In exchange for loan guarantees, the government would get shares or warrants. As quoted in The Wall Street Journal, Robert Reich, President Clinton's Labor secretary and an adviser to President-elect Obama, summed up the rest this way: "Every stakeholder needs to sacrifice. That means creditors should take a haircut. Shareholders should sacrifice; executives should put something on the table and also employees."
The UAW is resisting what it calls "further concessions." Its last big contract negotiations let the industry cap its obligations to retirees by creating a trust fund under the union's control. It also sanctified a two-tier pay structure allowing new hires at lower rates of pay and benefits than existing workers, whose hard-won privileges the union was intent on protecting.
If there is a further bailout -- in addition to the $25 billion already promised to help the industry invest in the production of more fuel-efficient cars -- the money should not be spent on paying high and uneconomic wages, nor on making good the managers' $35 billion promise to finance pensions and benefits in retirement. The UAW's members had a good run for a long time -- so good it brought the industry to its knees. Now they should be told that they, too, will have to shoulder some of this burden.
Beyond the debate about whether and how to rescue the U.S. carmakers, this points to an even bigger issue -- and a connection that has received less attention in this debate than it deserves. The Democratic Party is allied with the unions, a marriage of head and heart. Obama has promised to support the "card-check" legislation that the unions see as vital for expanding their membership and bargaining power. The state of American auto manufacturing -- an example of union power in action -- ought to give him pause.
No doubt there is plenty of blame to go around for the mess that the industry is in. Epic management incompetence has played its part. So has shortsighted economic policy, which kept the price of gasoline in the U.S. at a fraction of what it was in other industrial countries. (If fuel is dirt cheap, you cannot fault consumers for wanting to drive SUVs, or car manufacturers for selling the vehicles that buyers want.) But on top of that, the unions raised wages and benefits to insupportable levels, and for years blocked efforts to cut costs and increase efficiency. Worst of all, by anointing themselves co-managers, they reduced the domestic industry's ability to react promptly to shifts in demand.
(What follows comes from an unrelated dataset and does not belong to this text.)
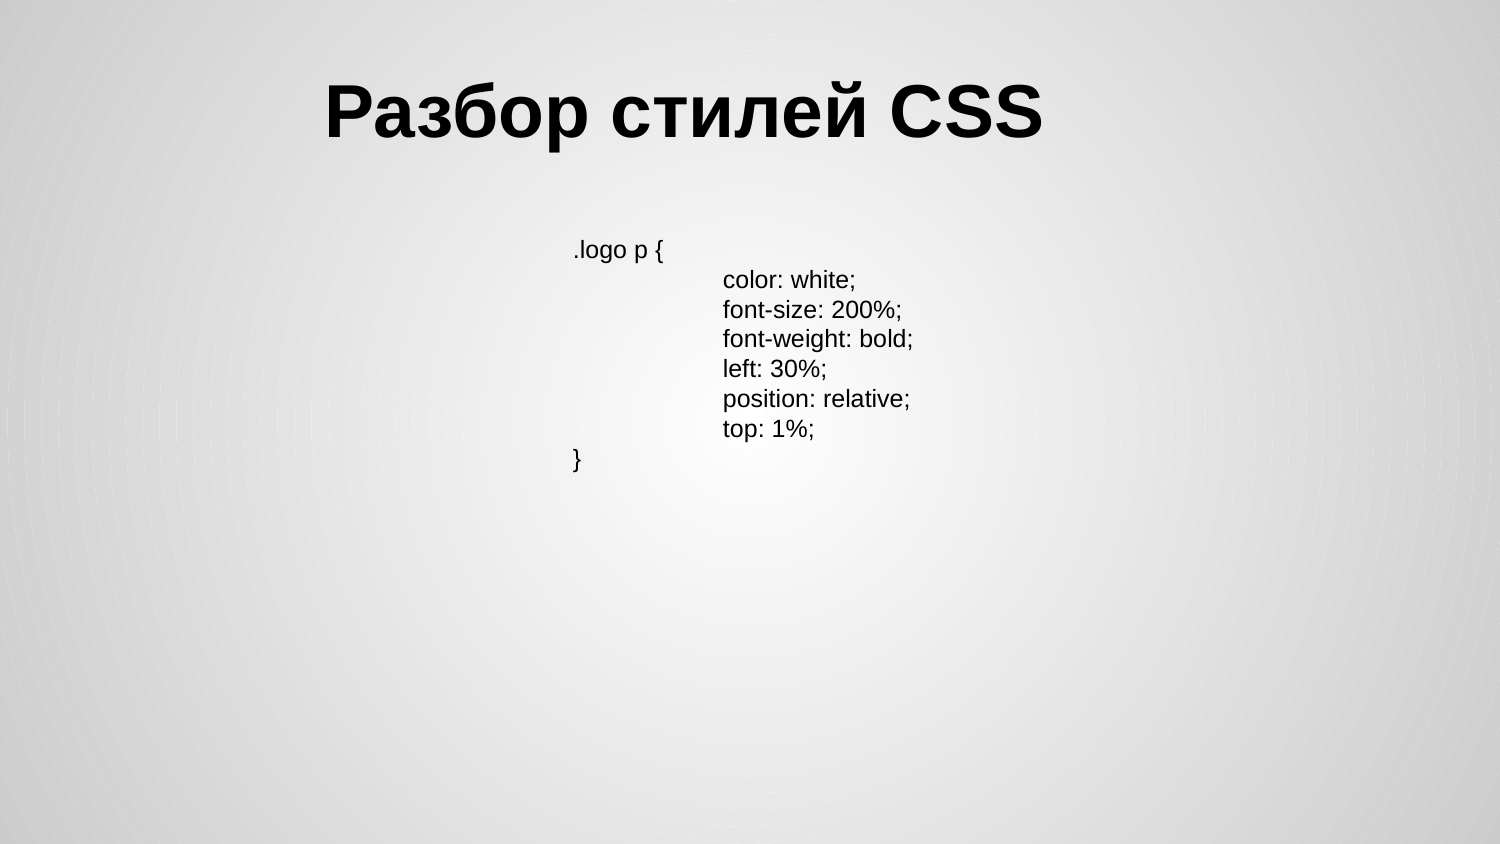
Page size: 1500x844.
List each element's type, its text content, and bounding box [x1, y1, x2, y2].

Is this how the Democratic Party intends to strengthen the economy?
By their own standards, admittedly, U.S. car producers have raised their game recently, and they have done it with the unions' help. Productivity in some of the domestic producers' plants is now as good as in nonunion plants run by foreigners. But this came late, and only under duress. It took the imminent collapse of the industry to moderate the unions' demands.
Unions destroyed Britain's car industry, and during the 1960s and '70s they accelerated the decline of British manufacturing and of the wider economy as well. Of course, they were far more powerful in those days than U.S. unions have ever been. Unions in America today are weak and getting weaker -- a trend that they hope to reverse with the incoming administration's help.
The point of the comparison is not to suggest that America might get a case of the pre-Thatcher British disease, but simply to question the Democrats' conviction that stronger unions serve their voters' wider interests. Look at GM, and tell me that strong unions are good for the economy.